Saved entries
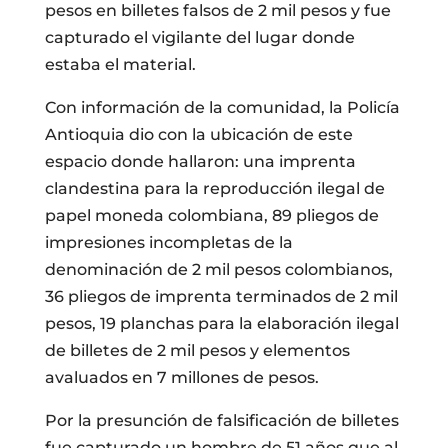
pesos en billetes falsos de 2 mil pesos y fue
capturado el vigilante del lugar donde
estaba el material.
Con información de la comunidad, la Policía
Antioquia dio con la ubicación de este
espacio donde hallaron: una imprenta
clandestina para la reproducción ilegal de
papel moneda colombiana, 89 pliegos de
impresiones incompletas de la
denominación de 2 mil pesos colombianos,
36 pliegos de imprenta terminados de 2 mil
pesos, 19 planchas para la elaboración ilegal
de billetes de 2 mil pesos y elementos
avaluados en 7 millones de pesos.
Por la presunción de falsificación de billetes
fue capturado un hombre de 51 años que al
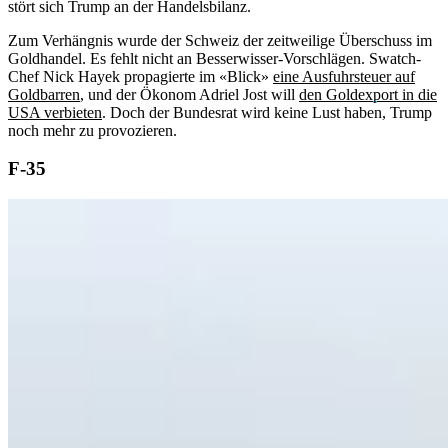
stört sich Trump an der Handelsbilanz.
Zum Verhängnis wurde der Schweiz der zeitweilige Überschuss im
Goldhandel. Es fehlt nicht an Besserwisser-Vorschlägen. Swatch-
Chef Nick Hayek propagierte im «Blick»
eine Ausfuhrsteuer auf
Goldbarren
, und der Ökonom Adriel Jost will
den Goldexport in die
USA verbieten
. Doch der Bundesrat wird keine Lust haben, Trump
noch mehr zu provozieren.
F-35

--

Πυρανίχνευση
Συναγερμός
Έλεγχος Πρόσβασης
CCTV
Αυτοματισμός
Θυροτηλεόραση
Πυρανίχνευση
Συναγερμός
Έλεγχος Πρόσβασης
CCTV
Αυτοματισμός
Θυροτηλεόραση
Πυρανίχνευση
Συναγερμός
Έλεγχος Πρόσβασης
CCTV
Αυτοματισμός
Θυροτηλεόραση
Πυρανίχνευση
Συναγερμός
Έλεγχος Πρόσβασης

Description of the task = Please output exactly the lines between the one holding "pesos en billetes falsos de 2 mil pesos y fue" and the one holding "clandestina para la reproducción ilegal de" in the records above, inclusive, and nothing more.

Solution for this task =
pesos en billetes falsos de 2 mil pesos y fue
capturado el vigilante del lugar donde
estaba el material.
Con información de la comunidad, la Policía
Antioquia dio con la ubicación de este
espacio donde hallaron: una imprenta
clandestina para la reproducción ilegal de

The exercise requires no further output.